Carol tinha uma rotina pesada e mambembe, de até sete shows por noite, em que ela se esforçava para cumprir os compromissos enquanto o resto da equipe parecia viver no mundo fictício dos funks de festa. Até o motorista da maratona de shows aparecia bêbado. “E eu tinha que entrar nesse carro.”

“Por várias vezes eu poderia ter morrido. Não era culpa minha, mas por causa de pessoas da minha equipe que eram irresponsáveis”, ela afirma. “Minha vida se tranquilizou em 2016. Mas eu comecei em 2010. Então foi seis anos de terror.”

Ela só achou o prumo quando teve força para confrontar os homens da equipe. “Eu me impus e foi saindo por um. Mas eu precisei me levantar”, ela conta. Hoje, ela comanda o bonde com outra mulher. Sua empresária é a mineira Ana Paula Paulino.

Agora ela vai bem mais longe – e sem motorista bêbado. Carol foi escolhida pelo Google como uma das artistas do YouTube Black Voices, para incentivar artistas negros, e foi destaque no telão do programa da Times Square, em Nova York.

Do “filme de terror” no passado ela foi a uma ótima atuação com uma personagem meio cômica no filme “No coração do mundo”, primeiro passo no seu projeto de expandir o trabalho também para o cinema.

Em maio, Carol compartilhou um texto lamentando a morte do MC Kevin e falando sobre a ilusão da fama para jovens da periferia.

“Foi uma parada triste, um garoto novo. Quando eu vi, veio um filme na minha cabeça de tudo que eu passei esses anos todos”, ela conta.

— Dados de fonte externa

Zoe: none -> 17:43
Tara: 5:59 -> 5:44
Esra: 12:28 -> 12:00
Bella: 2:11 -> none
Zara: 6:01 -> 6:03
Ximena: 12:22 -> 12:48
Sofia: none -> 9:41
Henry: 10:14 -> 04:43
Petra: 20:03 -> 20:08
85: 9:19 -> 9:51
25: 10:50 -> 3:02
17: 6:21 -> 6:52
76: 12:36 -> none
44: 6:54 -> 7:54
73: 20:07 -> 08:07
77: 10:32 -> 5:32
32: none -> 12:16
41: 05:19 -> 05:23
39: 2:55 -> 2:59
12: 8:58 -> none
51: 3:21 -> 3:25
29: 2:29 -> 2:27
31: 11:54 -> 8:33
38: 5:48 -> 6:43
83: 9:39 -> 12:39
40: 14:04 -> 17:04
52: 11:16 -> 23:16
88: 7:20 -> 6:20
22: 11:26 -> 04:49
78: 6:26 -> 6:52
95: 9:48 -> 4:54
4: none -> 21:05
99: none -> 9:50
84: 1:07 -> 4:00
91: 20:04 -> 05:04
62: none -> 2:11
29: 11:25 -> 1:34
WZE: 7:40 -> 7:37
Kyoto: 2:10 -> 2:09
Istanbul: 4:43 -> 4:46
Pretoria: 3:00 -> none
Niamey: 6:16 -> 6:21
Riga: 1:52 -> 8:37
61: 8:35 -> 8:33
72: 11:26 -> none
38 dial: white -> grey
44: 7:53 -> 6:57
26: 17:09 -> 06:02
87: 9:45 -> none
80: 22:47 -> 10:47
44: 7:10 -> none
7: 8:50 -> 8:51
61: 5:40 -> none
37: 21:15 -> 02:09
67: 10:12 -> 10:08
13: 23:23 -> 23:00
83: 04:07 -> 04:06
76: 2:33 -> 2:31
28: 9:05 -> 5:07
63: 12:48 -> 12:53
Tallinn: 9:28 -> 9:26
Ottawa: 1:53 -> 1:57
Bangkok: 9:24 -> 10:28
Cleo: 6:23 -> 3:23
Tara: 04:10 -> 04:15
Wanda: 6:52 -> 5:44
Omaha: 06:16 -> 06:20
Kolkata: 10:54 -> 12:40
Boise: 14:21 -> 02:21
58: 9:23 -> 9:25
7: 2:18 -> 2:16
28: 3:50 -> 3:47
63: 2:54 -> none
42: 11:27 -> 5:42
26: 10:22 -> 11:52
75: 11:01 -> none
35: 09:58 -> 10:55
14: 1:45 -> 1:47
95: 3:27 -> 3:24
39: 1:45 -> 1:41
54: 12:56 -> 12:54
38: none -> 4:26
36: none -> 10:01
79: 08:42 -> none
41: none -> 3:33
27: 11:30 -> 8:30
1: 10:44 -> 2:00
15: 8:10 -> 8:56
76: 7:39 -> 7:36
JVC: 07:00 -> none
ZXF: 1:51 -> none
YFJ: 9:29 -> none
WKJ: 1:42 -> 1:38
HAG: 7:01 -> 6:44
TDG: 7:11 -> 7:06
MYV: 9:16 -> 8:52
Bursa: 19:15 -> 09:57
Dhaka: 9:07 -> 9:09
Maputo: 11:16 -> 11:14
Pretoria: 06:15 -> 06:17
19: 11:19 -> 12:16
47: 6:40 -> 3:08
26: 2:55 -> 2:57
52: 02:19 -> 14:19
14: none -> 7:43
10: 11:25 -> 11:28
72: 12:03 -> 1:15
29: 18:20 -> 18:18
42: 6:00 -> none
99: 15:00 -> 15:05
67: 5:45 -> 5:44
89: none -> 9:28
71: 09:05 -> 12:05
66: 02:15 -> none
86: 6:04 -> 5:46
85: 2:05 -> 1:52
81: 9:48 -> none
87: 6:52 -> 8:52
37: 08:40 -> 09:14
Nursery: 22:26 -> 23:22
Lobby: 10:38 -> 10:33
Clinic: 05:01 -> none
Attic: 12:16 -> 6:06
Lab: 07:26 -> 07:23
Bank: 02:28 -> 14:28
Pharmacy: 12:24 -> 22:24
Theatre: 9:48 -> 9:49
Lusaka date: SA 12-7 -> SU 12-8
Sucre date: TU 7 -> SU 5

“A maioria dos artistas é deprimido, depressivo, especialmente os funkeiros. Somos jovens, pretos, que não tínhamos nada (literalmente e figurativamente) até ontem. Um dia, a gente está na rua sentado, contando as moedas pra comprar um saquinho de arroz, sendo humilhado, desprezado diariamente. Sem ninguém, perdido, olhando pro mar, gritando por dentro, desejando a morte. No outro dia, somos amados por todos, somos grandes”, ela escreveu.

“A gente tenta comprar com dinheiro o que a gente nunca teve. A gente sente que a nossa solidão é igual antes. Talvez até mais profunda,”, completou.

O difícil é não se deslumbrar. “Antes, ninguém me chamava para nada. Para Natal, para Ano Novo, para nada. Depois, segunda-feira tinha gente me chamando para churrasco”, ela diz.

Hoje, em paz, ela prefere descansar seu “borogodó” às segundas-feiras para cantar a independência no sexo e no funk quando o fim de semana chegar.